DATA PROVIDED:
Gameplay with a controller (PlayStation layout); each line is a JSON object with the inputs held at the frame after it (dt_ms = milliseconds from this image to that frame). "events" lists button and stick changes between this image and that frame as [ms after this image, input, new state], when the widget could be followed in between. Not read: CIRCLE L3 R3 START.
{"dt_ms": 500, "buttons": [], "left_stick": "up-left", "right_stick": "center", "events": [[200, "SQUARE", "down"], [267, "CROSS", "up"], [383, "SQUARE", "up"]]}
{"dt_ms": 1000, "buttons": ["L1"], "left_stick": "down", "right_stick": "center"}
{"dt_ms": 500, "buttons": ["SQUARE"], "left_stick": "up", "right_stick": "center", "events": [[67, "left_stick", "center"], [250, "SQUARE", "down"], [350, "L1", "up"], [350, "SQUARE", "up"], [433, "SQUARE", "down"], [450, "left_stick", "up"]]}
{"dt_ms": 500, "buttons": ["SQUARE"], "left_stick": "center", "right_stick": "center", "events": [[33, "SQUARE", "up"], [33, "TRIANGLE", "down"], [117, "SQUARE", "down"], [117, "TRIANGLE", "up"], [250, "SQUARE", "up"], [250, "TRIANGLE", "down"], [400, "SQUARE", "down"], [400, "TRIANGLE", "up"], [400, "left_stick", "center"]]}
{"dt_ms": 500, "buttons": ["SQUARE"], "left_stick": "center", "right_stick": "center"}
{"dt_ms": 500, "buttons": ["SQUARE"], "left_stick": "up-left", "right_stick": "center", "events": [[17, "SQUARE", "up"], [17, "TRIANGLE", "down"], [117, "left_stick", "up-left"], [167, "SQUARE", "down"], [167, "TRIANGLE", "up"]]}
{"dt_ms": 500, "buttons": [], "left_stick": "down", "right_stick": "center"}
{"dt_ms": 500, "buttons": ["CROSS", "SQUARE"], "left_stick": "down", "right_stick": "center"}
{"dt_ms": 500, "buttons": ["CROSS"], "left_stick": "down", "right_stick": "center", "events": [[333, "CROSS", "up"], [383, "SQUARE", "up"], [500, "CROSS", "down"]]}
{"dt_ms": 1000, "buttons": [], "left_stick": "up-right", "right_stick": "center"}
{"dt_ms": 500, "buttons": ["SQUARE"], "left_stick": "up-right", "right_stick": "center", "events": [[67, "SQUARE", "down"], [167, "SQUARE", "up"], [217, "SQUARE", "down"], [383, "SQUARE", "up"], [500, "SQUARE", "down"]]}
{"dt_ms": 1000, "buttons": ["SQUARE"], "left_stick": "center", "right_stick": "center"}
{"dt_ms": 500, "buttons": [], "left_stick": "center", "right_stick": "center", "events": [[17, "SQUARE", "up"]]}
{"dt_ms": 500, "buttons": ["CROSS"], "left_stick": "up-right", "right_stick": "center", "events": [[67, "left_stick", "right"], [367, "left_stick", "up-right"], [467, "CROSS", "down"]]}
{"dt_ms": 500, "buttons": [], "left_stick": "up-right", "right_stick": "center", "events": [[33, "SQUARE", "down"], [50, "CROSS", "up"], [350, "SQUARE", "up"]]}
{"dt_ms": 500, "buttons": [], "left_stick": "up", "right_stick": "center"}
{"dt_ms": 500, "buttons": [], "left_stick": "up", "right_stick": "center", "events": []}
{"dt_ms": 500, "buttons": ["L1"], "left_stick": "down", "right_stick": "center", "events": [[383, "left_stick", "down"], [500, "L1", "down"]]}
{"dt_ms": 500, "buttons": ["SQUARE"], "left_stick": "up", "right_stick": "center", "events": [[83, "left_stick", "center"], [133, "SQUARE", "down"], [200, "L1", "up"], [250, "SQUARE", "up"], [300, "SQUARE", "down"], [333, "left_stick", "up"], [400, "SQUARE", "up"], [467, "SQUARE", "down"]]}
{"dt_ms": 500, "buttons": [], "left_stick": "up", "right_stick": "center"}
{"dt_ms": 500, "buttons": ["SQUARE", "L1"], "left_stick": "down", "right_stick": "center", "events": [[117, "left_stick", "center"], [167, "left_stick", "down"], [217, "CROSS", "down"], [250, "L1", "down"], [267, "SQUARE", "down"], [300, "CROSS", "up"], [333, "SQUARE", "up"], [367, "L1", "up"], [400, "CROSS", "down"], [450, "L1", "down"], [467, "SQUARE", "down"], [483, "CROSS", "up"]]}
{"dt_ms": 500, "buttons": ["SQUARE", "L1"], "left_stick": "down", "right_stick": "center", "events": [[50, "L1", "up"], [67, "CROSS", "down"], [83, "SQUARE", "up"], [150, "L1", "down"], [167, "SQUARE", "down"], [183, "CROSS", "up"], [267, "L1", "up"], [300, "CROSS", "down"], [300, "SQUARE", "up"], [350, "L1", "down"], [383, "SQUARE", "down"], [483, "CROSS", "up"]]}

TASK BRIEF: Filter the records down to the lines that contain the string "TRIANGLE", and copy those lines.

TASK RESPONSE:
{"dt_ms": 500, "buttons": ["SQUARE"], "left_stick": "center", "right_stick": "center", "events": [[33, "SQUARE", "up"], [33, "TRIANGLE", "down"], [117, "SQUARE", "down"], [117, "TRIANGLE", "up"], [250, "SQUARE", "up"], [250, "TRIANGLE", "down"], [400, "SQUARE", "down"], [400, "TRIANGLE", "up"], [400, "left_stick", "center"]]}
{"dt_ms": 500, "buttons": ["SQUARE"], "left_stick": "up-left", "right_stick": "center", "events": [[17, "SQUARE", "up"], [17, "TRIANGLE", "down"], [117, "left_stick", "up-left"], [167, "SQUARE", "down"], [167, "TRIANGLE", "up"]]}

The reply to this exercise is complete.